Set down, word for word, every line of the material below from the one containing "ring tip: (96, 70)" through the one containing "wrist: (91, 158)", but none of its pictures.
# # # # # # #
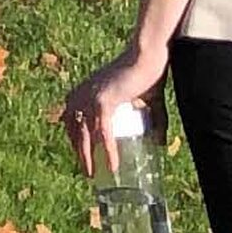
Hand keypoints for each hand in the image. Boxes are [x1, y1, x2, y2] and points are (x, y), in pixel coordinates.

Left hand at [60, 38, 170, 170]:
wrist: (151, 56)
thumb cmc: (148, 75)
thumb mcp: (146, 102)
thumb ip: (153, 122)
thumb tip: (160, 144)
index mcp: (85, 92)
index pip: (71, 122)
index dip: (75, 142)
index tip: (83, 159)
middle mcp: (82, 94)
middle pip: (74, 131)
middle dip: (79, 154)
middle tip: (88, 174)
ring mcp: (91, 97)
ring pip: (85, 135)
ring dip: (88, 157)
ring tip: (93, 175)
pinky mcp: (104, 101)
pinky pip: (103, 132)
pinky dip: (108, 150)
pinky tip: (112, 166)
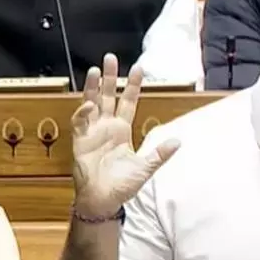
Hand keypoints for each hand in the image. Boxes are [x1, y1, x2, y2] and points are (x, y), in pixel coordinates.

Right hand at [71, 54, 179, 212]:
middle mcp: (106, 127)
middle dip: (110, 78)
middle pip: (108, 96)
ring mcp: (92, 132)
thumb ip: (160, 154)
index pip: (129, 102)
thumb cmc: (122, 185)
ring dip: (93, 87)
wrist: (104, 201)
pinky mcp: (80, 141)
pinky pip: (80, 123)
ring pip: (92, 103)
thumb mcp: (145, 167)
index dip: (133, 86)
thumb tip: (178, 142)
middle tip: (111, 58)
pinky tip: (89, 103)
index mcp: (122, 130)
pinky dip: (84, 112)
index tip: (138, 69)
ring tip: (96, 70)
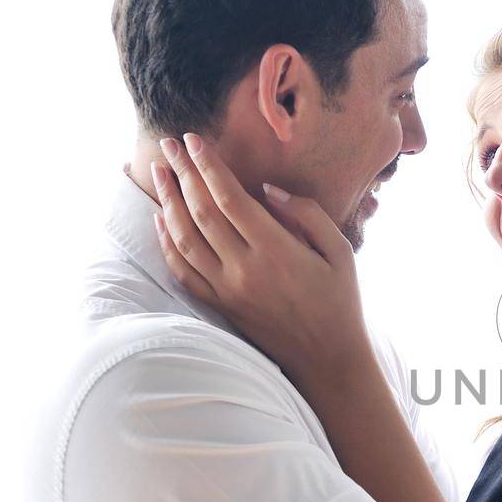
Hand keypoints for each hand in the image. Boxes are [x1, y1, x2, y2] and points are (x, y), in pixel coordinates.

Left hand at [151, 134, 369, 380]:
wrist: (328, 360)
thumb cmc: (340, 302)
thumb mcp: (341, 252)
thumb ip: (308, 214)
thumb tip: (267, 189)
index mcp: (277, 251)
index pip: (229, 198)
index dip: (208, 166)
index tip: (194, 141)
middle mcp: (245, 270)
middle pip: (200, 212)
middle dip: (182, 174)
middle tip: (170, 146)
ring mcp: (228, 290)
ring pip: (184, 239)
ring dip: (168, 202)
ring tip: (160, 174)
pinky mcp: (221, 306)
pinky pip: (183, 271)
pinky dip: (166, 243)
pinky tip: (161, 220)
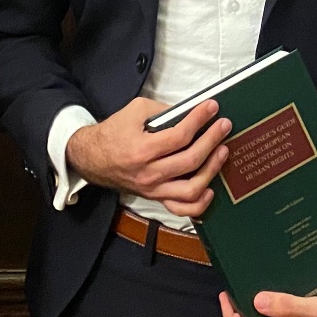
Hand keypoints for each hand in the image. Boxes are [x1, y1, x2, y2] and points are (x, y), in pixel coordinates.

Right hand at [66, 97, 231, 216]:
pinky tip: (211, 187)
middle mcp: (148, 173)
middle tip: (224, 125)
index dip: (199, 120)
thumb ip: (164, 111)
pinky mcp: (156, 198)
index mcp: (141, 150)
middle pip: (190, 161)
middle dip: (212, 140)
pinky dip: (200, 203)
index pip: (179, 136)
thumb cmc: (114, 132)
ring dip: (212, 170)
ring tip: (223, 151)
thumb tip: (192, 112)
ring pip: (191, 189)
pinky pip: (182, 209)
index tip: (212, 107)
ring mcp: (153, 189)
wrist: (91, 158)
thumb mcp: (135, 111)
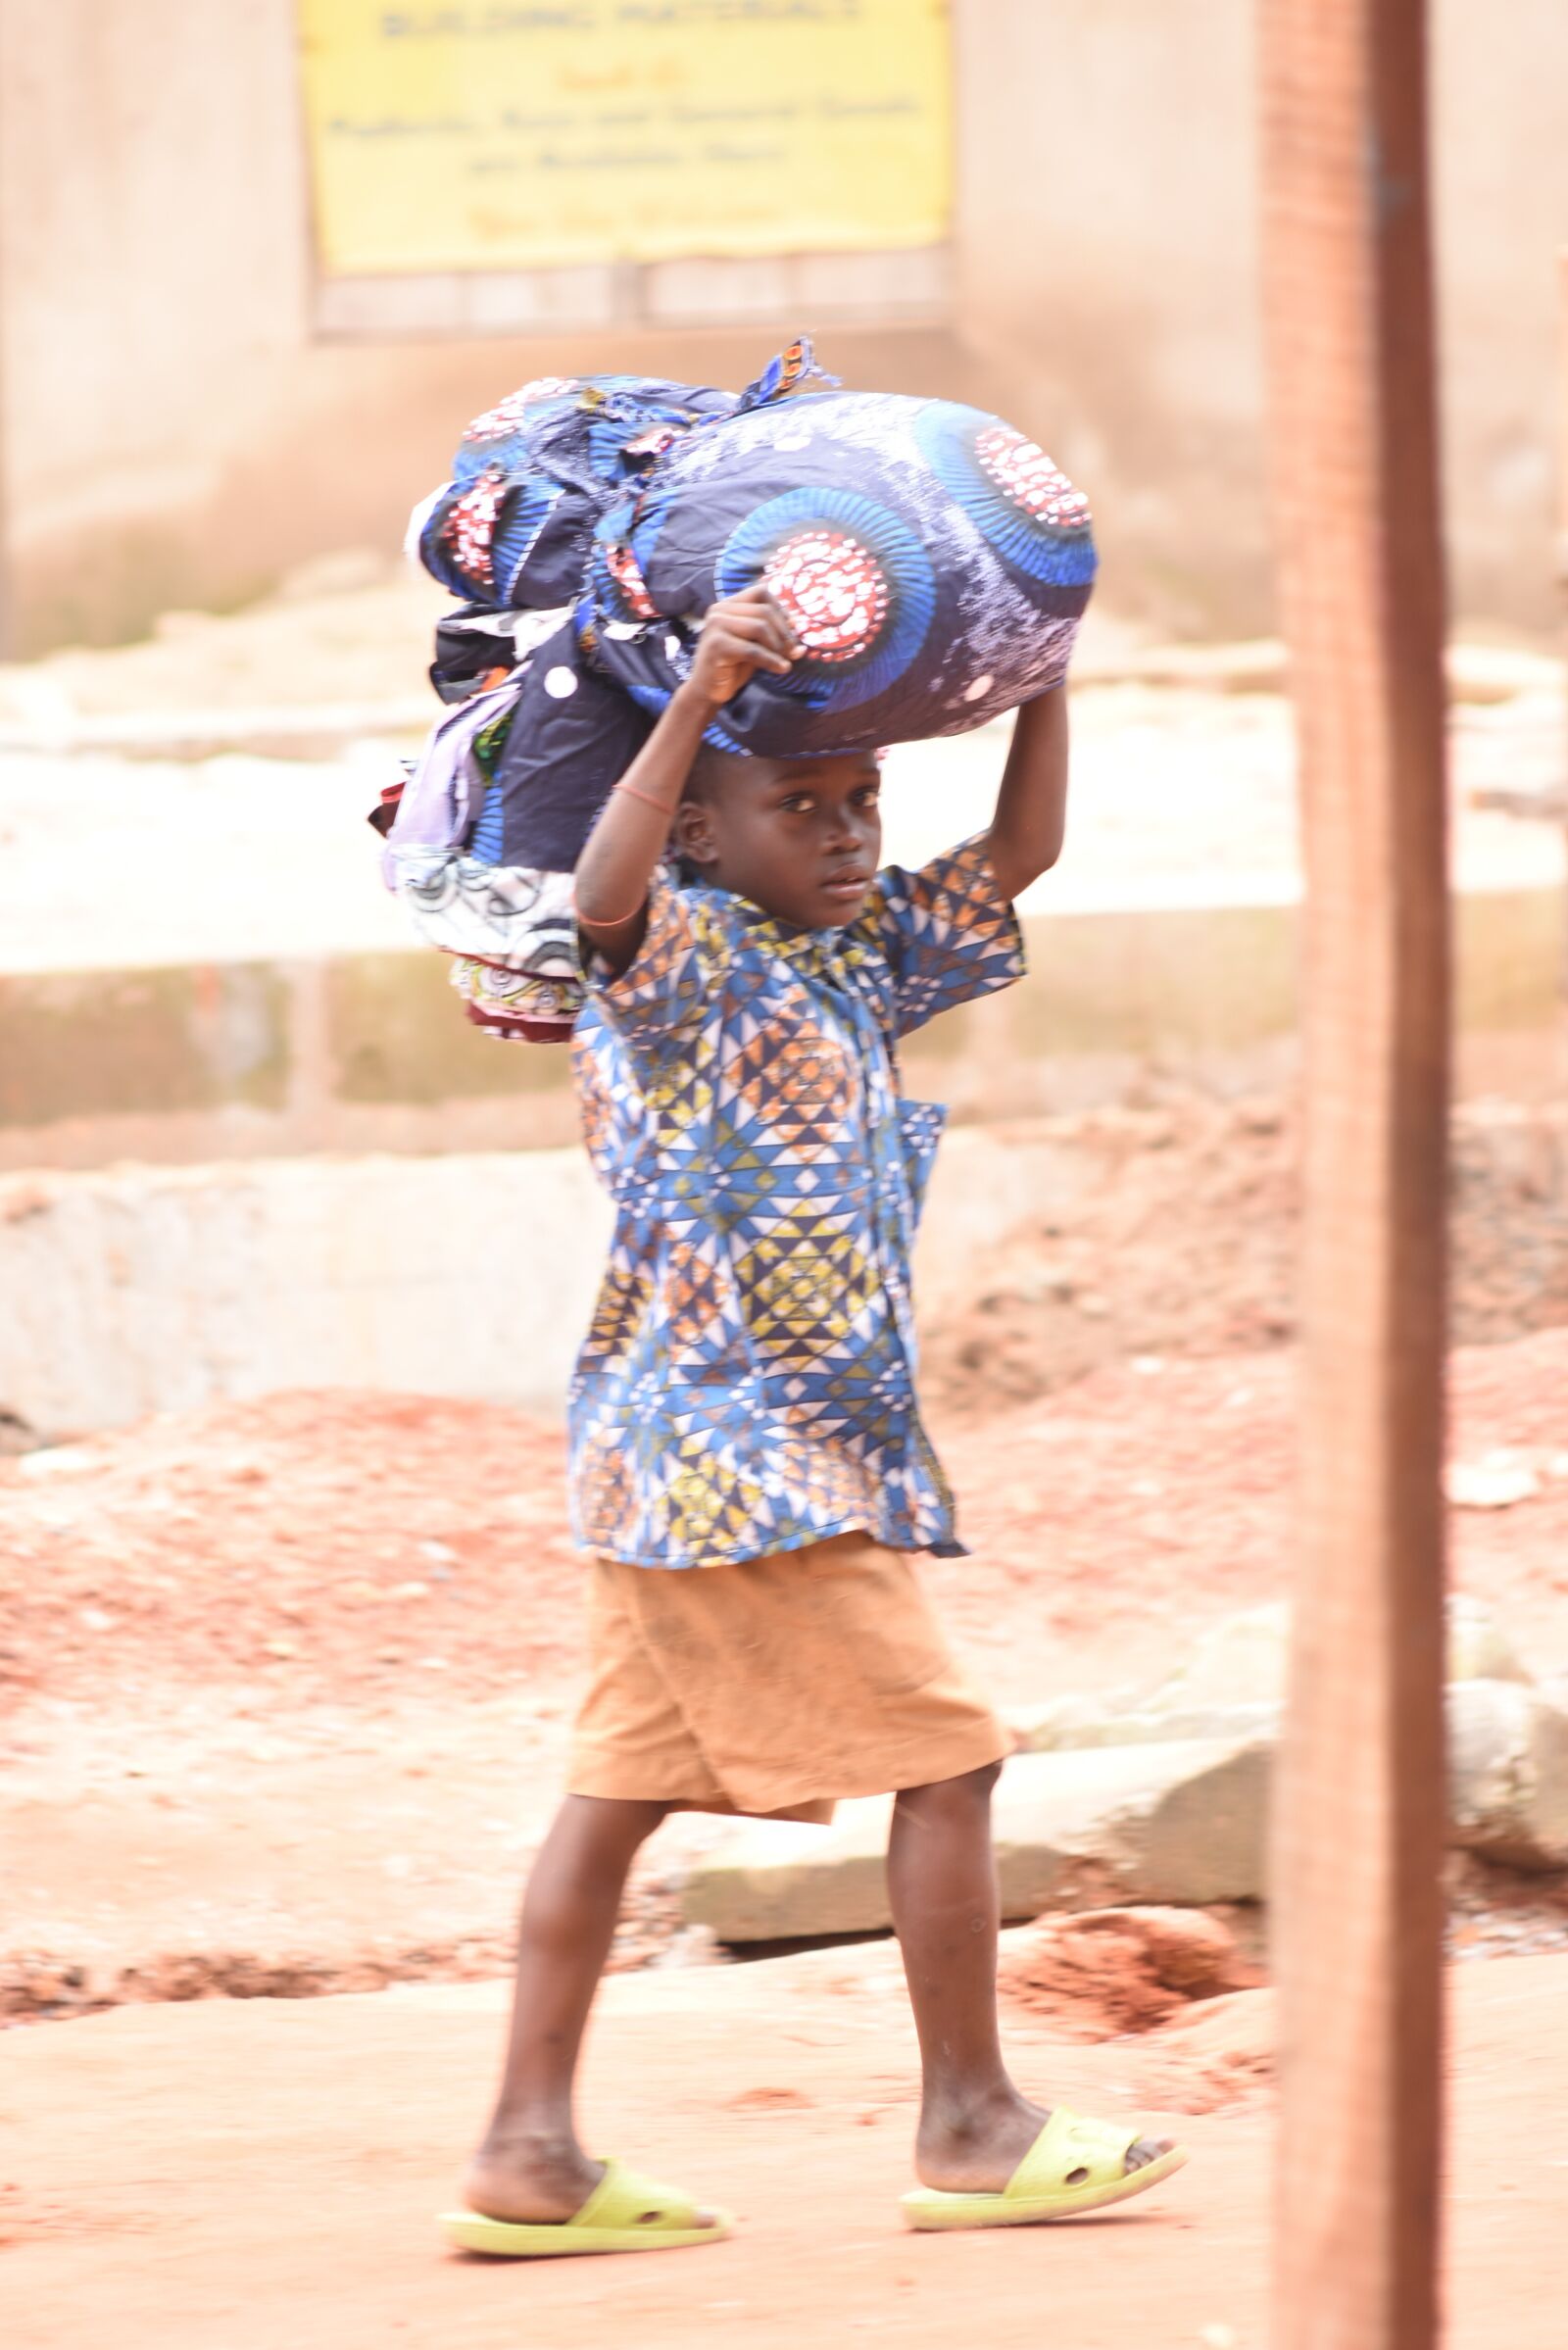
# # # # # # #
» **EXERCISE ANSWER**
ring tip: (96, 70)
Hand keypoints for each hand in the image. Boxes are [x1, y1, x2, y2] and points are (x, y), in pixel coordinates.

Left hand at [151, 134, 369, 380]:
wrist: (328, 360)
thumb cmc: (340, 302)
thumb mcp: (341, 252)
thumb ip: (308, 214)
thumb tip: (267, 189)
index mcp: (277, 251)
index pip: (229, 198)
index dip: (208, 166)
index tip: (194, 141)
middle mcp: (245, 270)
middle pip: (200, 212)
middle dip: (182, 174)
middle tip: (170, 146)
ring mcp: (228, 290)
ring pip: (184, 239)
ring dip: (168, 202)
ring tip: (160, 174)
pinky mcp: (221, 306)
pinky pip: (183, 271)
pinky dip: (166, 243)
pinky tip: (161, 220)
Hand keypoints for each hand in the image. Boxes are [x1, y1, x2, y2] and points are (x, y), in pixel coordinates.

Right hand at [66, 97, 231, 216]:
pinky tip: (211, 187)
middle mcp: (148, 173)
middle tip: (224, 125)
index dip: (199, 120)
thumb ip: (164, 111)
pinky mcp: (156, 198)
index mcp: (141, 150)
middle pip: (190, 161)
middle dip: (212, 140)
pinky dip: (200, 203)
index pip: (179, 136)
thumb cmc: (114, 132)
ring dip: (212, 170)
ring tip: (223, 151)
thumb tip: (192, 112)
ring pip: (191, 189)
pinky pip: (182, 209)
index tip: (212, 107)
ring mcp: (153, 189)
wrist: (91, 158)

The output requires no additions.